*Request*:
Quote, word for word, the rows below from the line containing "11,49 is written." through the line containing "It reads 1,21", including both of those lines.

*Task data*:

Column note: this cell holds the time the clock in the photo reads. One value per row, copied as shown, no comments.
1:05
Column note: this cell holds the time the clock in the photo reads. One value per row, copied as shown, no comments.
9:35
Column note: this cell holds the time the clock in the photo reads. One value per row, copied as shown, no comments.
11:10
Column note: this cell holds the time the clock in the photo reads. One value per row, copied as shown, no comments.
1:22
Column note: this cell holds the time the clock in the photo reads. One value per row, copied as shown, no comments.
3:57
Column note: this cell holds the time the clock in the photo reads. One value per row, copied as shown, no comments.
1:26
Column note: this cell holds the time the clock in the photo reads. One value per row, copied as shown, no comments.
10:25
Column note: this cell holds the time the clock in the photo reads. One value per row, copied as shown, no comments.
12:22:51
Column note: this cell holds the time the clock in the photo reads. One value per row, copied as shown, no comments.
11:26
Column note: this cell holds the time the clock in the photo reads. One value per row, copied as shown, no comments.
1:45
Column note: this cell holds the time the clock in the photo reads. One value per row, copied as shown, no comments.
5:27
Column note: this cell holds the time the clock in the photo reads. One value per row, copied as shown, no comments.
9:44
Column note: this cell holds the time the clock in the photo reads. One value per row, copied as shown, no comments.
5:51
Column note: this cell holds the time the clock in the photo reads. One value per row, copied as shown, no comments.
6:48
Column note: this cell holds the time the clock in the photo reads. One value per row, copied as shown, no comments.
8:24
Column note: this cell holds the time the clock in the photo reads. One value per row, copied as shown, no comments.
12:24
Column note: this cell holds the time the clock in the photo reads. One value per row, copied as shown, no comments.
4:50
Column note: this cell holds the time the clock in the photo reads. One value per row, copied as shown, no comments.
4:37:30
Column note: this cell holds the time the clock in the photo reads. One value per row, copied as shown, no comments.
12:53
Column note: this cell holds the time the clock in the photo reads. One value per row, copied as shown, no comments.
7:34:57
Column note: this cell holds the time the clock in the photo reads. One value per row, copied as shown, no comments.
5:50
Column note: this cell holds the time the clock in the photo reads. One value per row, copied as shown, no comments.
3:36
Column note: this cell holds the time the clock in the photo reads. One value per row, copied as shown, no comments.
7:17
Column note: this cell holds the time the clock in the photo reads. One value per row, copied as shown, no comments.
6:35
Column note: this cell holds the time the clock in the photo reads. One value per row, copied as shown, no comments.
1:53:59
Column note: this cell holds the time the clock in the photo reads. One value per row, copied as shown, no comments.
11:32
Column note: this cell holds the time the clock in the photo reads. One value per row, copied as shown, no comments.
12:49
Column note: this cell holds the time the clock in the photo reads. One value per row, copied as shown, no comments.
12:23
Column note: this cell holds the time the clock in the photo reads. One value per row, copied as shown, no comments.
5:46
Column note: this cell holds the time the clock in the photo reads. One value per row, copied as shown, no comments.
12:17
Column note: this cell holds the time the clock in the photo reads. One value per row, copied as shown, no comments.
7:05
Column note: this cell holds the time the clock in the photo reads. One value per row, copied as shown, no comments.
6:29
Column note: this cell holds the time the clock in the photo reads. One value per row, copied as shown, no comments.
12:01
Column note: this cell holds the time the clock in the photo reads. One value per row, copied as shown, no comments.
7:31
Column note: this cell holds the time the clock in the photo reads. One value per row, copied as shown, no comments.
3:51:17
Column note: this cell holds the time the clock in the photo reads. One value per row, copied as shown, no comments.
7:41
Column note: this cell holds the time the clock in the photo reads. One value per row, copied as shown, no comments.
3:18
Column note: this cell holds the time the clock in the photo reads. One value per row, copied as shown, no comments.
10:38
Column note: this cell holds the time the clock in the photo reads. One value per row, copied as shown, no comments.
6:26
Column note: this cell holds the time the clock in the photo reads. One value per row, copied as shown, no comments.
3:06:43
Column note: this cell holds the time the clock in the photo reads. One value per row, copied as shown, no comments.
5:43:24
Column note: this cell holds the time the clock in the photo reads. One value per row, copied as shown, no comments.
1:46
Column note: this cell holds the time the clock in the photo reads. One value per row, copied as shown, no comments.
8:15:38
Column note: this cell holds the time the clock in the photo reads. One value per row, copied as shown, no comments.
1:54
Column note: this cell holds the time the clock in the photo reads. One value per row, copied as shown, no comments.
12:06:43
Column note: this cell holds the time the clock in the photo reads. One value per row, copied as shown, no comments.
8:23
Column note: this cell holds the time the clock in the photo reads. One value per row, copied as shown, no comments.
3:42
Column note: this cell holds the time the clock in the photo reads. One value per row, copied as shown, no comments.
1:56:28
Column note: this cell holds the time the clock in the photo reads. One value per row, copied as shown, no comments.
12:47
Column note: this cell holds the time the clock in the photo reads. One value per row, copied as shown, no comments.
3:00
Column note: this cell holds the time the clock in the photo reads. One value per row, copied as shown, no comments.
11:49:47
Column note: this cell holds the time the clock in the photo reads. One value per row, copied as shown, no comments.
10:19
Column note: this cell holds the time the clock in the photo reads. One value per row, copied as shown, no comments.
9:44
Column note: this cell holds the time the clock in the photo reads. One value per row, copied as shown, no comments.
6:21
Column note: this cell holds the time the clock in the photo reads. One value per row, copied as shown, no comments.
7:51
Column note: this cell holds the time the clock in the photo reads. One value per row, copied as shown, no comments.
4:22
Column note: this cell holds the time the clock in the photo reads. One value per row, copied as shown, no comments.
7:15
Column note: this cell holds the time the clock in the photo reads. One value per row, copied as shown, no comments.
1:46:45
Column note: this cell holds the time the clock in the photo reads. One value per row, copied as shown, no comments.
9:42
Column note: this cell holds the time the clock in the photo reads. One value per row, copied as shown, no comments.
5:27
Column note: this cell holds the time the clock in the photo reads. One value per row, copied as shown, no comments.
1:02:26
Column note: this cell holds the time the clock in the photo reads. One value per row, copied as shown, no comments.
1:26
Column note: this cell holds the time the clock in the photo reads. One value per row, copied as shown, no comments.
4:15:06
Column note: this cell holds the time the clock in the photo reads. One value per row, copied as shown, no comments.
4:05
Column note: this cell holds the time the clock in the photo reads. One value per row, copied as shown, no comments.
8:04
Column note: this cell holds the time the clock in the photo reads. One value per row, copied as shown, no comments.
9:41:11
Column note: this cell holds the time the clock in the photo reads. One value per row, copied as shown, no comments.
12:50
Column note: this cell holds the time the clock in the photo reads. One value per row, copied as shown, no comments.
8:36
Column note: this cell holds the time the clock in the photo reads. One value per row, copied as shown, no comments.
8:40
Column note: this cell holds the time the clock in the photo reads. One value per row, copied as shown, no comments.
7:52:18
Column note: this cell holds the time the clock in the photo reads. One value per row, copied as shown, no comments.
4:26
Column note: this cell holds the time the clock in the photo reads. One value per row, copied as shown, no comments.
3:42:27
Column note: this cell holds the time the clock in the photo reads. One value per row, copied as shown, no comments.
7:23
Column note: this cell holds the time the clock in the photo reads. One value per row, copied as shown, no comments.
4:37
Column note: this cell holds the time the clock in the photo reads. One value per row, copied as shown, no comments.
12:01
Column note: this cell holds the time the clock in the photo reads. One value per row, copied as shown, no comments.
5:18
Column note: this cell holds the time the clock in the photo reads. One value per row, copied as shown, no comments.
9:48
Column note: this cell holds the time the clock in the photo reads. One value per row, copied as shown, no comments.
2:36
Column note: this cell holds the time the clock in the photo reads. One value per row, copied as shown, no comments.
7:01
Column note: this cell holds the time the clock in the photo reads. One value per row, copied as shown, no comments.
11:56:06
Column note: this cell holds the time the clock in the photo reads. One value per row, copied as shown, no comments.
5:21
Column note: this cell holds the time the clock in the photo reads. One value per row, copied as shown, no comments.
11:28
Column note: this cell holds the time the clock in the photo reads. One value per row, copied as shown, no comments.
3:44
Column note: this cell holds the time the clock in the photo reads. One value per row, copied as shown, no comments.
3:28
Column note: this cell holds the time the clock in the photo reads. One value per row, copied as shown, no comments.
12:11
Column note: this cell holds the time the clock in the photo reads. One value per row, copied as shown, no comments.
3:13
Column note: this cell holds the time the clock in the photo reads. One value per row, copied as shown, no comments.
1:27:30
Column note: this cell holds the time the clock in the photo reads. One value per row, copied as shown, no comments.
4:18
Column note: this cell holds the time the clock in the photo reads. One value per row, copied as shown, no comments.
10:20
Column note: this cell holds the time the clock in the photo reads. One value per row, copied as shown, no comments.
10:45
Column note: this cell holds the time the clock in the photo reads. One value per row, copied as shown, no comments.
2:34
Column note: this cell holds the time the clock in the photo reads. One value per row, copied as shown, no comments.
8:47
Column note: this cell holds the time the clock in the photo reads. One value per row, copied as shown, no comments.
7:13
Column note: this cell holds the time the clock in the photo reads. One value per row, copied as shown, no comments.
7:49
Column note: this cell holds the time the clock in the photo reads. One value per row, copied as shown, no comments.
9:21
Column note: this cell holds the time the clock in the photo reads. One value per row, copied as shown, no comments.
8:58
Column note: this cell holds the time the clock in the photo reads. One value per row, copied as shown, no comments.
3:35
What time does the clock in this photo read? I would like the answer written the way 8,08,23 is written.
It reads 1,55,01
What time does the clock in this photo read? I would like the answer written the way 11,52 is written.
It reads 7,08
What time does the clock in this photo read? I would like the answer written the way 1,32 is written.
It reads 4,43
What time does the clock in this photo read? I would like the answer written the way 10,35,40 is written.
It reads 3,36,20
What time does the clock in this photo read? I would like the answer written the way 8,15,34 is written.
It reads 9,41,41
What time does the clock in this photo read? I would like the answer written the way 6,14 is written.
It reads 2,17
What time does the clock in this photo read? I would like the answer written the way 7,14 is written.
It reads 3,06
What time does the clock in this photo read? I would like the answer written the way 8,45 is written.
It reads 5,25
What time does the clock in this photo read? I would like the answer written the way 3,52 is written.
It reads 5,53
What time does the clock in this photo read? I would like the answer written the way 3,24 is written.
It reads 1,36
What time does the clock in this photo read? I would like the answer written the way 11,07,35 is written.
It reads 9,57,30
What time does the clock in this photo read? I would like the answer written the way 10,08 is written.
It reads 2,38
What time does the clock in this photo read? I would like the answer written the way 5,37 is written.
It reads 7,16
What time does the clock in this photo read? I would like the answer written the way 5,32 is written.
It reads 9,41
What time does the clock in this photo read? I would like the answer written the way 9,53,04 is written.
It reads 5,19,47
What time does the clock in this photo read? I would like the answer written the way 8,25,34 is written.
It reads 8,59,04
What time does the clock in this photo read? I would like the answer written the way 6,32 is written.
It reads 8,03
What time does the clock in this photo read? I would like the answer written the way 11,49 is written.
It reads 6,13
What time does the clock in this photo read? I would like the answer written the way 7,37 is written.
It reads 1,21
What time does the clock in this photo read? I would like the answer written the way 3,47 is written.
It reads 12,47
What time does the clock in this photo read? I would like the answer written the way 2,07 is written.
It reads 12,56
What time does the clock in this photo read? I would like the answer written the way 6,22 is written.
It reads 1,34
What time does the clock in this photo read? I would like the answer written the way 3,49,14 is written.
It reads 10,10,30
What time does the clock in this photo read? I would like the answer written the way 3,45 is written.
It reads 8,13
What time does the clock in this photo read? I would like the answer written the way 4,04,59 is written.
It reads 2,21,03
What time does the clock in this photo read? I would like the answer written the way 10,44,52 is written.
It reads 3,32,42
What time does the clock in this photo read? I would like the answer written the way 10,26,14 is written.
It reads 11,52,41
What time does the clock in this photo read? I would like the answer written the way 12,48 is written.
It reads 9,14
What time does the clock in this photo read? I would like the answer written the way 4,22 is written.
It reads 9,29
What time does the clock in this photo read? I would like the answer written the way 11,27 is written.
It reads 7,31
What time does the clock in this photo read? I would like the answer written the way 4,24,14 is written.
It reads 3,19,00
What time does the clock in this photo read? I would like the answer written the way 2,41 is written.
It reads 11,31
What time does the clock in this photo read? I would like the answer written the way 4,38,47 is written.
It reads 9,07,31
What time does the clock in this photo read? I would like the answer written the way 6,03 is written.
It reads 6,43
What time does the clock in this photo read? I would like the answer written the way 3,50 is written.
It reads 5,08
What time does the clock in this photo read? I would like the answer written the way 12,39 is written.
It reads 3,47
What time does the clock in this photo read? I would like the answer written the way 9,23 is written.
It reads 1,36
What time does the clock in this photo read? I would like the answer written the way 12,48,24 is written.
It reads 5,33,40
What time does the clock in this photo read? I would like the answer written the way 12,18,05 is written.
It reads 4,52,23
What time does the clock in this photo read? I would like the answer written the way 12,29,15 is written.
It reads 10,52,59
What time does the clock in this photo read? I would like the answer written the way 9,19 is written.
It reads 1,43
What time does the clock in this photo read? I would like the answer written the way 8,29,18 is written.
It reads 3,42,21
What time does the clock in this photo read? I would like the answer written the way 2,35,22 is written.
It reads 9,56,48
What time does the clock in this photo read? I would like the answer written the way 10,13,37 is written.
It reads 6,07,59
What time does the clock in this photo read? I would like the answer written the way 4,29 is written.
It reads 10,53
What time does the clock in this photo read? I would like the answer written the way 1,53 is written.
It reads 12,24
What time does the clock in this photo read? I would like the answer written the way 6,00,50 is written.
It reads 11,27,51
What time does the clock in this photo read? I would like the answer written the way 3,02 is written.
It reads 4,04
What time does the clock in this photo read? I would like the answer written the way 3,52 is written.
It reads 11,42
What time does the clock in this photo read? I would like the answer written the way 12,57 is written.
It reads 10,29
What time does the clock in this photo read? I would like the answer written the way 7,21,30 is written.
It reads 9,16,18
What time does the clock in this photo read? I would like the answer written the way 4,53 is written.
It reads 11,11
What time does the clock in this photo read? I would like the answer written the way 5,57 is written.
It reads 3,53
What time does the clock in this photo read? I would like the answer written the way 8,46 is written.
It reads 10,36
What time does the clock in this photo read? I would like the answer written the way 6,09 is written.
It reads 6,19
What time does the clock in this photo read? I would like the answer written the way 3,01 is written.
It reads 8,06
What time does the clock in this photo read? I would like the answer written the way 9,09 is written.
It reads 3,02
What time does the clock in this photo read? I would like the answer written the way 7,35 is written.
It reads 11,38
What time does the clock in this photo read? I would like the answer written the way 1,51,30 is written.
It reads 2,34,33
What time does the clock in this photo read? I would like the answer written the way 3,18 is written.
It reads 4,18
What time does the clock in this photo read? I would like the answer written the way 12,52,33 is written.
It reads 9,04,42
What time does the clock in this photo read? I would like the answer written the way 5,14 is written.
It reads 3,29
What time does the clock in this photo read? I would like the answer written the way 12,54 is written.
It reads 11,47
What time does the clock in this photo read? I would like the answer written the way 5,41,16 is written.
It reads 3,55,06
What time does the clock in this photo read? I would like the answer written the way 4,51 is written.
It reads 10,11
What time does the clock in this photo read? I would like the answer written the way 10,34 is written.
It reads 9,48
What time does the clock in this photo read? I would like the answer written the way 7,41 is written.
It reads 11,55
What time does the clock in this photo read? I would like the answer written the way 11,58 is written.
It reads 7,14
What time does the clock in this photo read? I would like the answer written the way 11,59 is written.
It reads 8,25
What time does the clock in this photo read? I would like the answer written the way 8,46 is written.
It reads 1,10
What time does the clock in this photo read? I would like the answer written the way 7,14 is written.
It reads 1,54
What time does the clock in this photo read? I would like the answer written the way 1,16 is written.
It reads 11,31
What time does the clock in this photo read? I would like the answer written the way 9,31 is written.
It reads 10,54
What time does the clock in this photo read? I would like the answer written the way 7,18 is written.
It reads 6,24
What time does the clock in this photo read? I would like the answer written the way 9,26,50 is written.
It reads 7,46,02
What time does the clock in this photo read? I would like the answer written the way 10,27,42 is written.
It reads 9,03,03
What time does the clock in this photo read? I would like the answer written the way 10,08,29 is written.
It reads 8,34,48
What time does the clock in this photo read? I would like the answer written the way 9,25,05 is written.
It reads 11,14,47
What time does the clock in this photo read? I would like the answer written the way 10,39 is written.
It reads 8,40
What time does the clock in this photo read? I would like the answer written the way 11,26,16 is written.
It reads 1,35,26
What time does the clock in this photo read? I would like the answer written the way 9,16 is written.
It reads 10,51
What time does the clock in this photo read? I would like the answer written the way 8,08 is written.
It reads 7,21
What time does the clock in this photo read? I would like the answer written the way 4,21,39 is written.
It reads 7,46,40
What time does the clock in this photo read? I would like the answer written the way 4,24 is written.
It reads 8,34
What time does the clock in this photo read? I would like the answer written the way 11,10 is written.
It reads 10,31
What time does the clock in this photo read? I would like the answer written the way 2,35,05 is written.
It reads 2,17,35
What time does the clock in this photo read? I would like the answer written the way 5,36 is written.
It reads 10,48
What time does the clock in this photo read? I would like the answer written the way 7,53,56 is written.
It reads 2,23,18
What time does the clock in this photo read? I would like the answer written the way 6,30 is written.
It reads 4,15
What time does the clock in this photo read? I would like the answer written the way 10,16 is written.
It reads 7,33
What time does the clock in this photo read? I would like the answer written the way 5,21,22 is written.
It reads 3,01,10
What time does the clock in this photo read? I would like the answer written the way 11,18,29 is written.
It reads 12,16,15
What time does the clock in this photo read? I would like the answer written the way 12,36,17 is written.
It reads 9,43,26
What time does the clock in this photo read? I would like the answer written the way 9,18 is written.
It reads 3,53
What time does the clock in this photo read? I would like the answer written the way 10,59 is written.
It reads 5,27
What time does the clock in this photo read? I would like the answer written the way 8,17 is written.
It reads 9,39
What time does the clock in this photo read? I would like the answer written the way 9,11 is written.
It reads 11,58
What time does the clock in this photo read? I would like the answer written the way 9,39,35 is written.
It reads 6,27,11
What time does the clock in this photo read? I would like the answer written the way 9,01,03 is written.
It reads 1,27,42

*Result of the task*:
What time does the clock in this photo read? I would like the answer written the way 11,49 is written.
It reads 6,13
What time does the clock in this photo read? I would like the answer written the way 7,37 is written.
It reads 1,21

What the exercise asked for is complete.